Tuesday Emily will take her turn off the TV week form to school, with my signed commitment to have our TV off for the week. Not too hard - we just got a TV at Christmas, but still have no stations, no cable. I can't claim screen-limit virtues - we watch plenty of movies at home, and the girls play computer games and watch pirated TV on YouTube. But I can say this: I am very happy that the TV on is still a celebration for the girls, while TV off is the state they take for granted.

Sunday, April 12, 2009

Spring break in Kentucky

One of the only real bummers of all being in school - either teaching or learning - is that there
are at least 2 different times for spring break, ours and theirs. The bummer, though, is all for me and Brian, as the girls get to have something I always wished for in childhood, and rarely got: uninterrupted spoiling by grandparents. This past week the girls were down in my favorite yard on earth, with daffodils in bloom and spring in full swing, while their parents stayed here and worked.
It wasn't all bad for us, with dinners and evenings to ourselves. We made the best of it, all things considered. But these girls made out like bandits, with a midweek sleepover with neighbor friends, shopping, an early egg hunt, and a whole lot of playing outside, rain and shine both.
I went down to pick them up this weekend, and got to catch up with in-laws and with my parents. Dad is doing much better now - walking well, clear-headed, and with lots of physical therapy at a good rehab place. Even he got to come home and snuggle and play dollhouse with them. I got to go to the Arboretum, though not as much as I'd have liked. Pittsburgh is my present: exciting, beautiful, with good jobs for us and school for the girls. But Kentucky continues to tug at me, with nostalgia of my own childhood, and with the joy of watching the girls make a place for themselves there, too.

Friday, April 3, 2009

I've got sunshine...


One of my fondest spring memories of childhood was when I was about 8 or 9, and my BFF (before the term existed), Conley, invited me to her family cabin in April near Cumberland Lake. That trip was incredibly rainy, as April should be, and one of the outings of the weekend was to a place her grandmother, "Beans", called Daffodil Hill.

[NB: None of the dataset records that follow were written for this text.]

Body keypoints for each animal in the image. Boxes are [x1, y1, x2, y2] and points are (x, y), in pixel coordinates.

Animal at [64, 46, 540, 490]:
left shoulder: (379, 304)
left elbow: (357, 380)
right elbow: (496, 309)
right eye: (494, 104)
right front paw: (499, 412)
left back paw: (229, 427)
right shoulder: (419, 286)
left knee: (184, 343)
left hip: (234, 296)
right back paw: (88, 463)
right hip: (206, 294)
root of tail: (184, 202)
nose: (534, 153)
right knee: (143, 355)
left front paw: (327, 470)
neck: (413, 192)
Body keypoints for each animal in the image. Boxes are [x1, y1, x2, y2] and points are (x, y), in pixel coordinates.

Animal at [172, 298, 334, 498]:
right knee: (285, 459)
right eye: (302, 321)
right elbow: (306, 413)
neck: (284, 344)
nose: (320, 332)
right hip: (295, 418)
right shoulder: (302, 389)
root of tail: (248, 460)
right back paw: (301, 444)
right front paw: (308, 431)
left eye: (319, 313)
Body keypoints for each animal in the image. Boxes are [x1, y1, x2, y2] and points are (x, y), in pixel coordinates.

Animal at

It was classic spring weather, just like today in Pittsburgh: rainy, blustery, cool. If I didn't know better, I'd call it dreary. I wouldn't say I was enthusiastic about the walk in the woods, but suddenly, the woods were lit from the ground by what seemed like millions of daffodils.

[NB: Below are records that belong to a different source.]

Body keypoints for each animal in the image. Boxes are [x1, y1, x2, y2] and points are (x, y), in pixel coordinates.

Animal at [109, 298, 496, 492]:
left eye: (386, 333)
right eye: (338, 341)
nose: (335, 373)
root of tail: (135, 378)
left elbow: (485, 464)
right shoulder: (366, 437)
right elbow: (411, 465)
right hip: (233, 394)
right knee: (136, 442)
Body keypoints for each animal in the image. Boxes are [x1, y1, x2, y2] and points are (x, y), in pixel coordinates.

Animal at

Since then, I have carried that image in my mind as a garden to aspire to. I'll probably never go back to Monticello, Kentucky in April and see that particular spot, but I have tried to recreate it. Before we had our own yard, I described the image to my in-laws, and they have planted probably a 1000 daffodils in their own little woodland - which unfortunately, I don't get to see at peak bloom nearly as often as I'd like. But in turn, they have helped us stock up our own daffodil population.

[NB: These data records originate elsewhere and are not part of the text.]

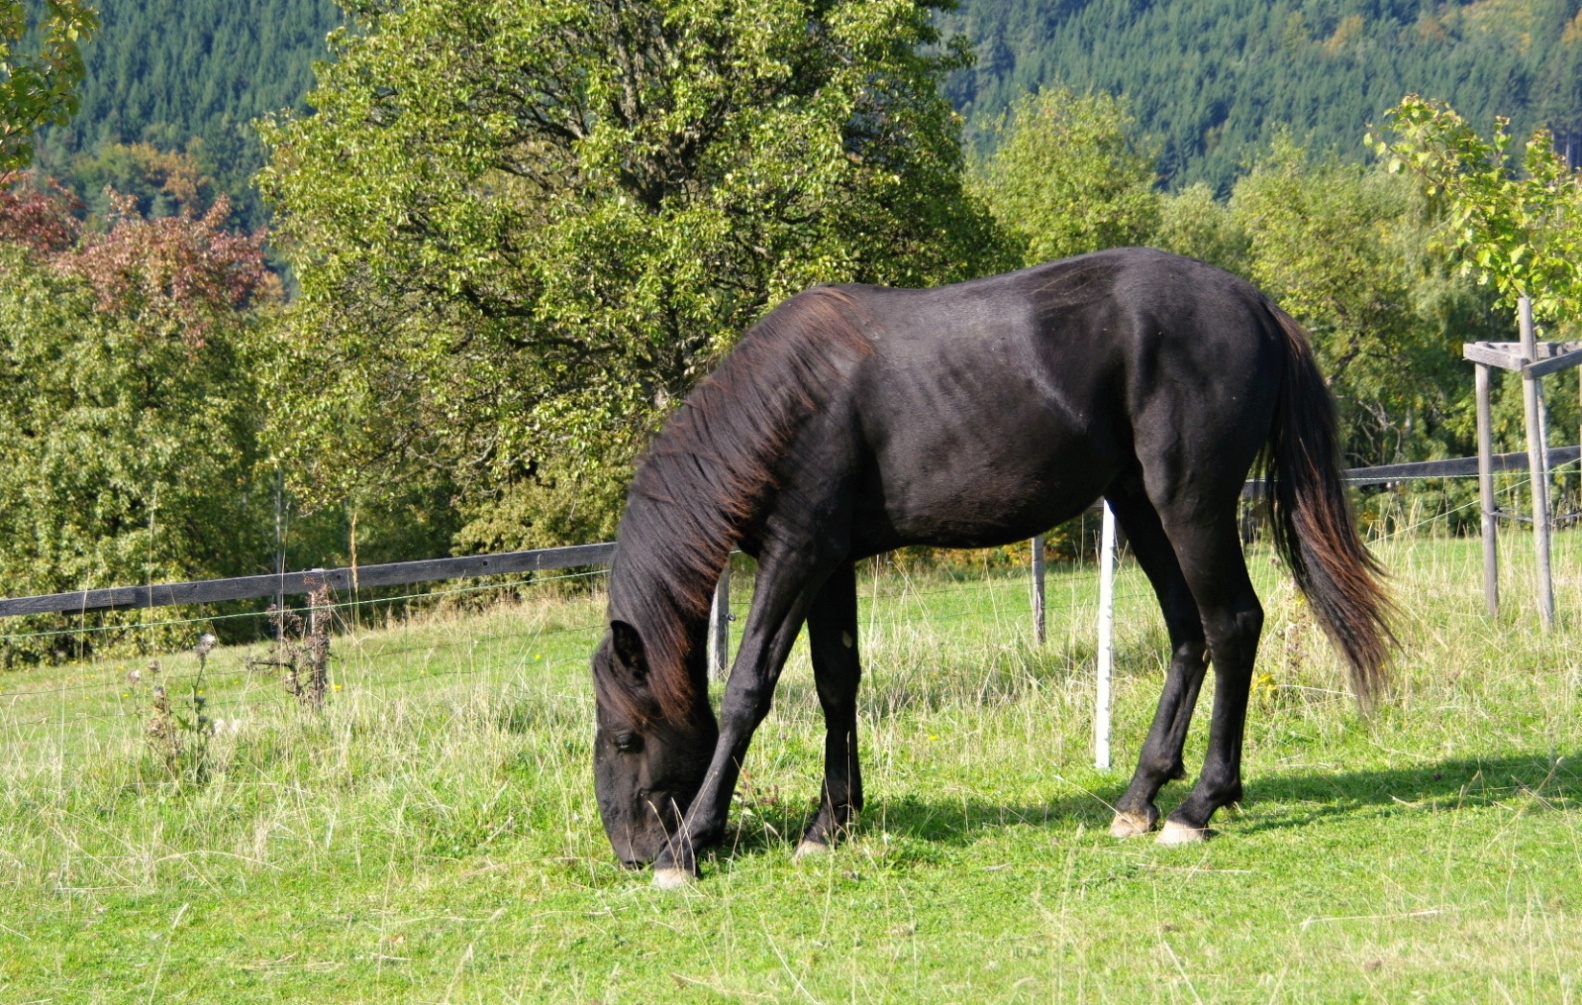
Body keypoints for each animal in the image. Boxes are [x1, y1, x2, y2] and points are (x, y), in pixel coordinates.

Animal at [588, 245, 1392, 886]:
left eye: (626, 737)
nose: (630, 852)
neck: (788, 400)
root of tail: (1256, 305)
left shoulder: (798, 555)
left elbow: (748, 690)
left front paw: (689, 847)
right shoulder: (830, 562)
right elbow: (837, 682)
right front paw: (830, 824)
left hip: (1190, 505)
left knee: (1232, 625)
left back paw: (1198, 806)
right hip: (1138, 506)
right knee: (1189, 633)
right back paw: (1140, 798)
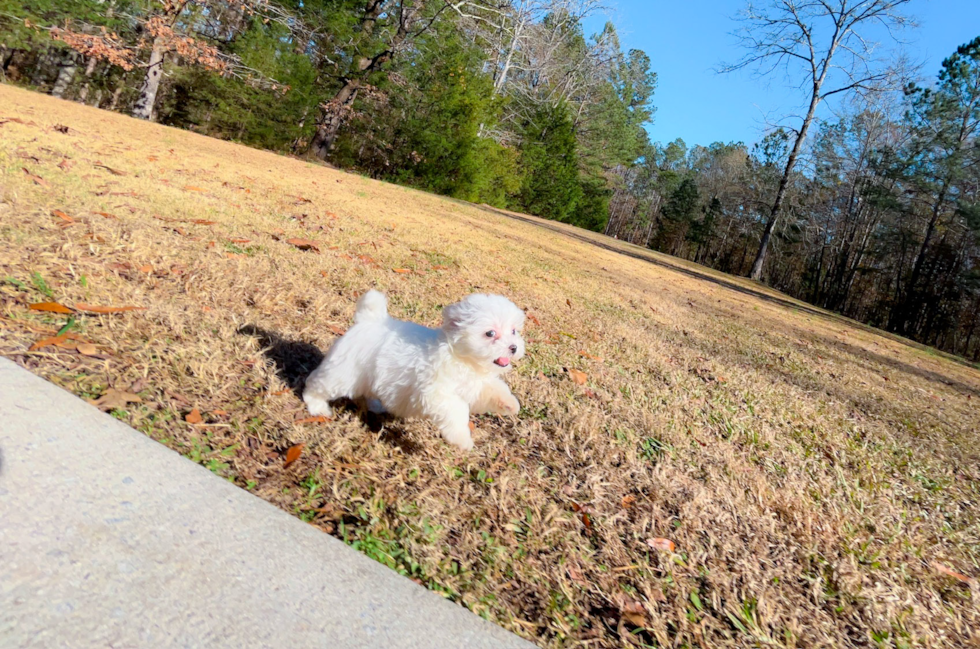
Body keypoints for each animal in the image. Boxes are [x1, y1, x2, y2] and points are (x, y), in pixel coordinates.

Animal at [302, 290, 524, 448]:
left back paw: (375, 405)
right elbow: (457, 411)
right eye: (490, 333)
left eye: (513, 331)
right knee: (316, 384)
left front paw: (510, 404)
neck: (461, 357)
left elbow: (494, 390)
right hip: (343, 373)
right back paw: (316, 406)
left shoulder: (475, 386)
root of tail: (369, 320)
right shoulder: (436, 393)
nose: (513, 347)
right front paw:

We're not quite "there" yet, with "there" being the image I still carry of that solid swath of buttery yellow under a wet, grey sky and dark tree trunks. But progress is being made. This year, colonies of bright daffodils peek out from the wet brown leaves, under the fertile, dripping spring rain, and I can see little bits of Daffodil Hill, to share with my own daughters. I've heard people calling this weather dreary, but I don't really see it that way. The sunshine is just in a different place today.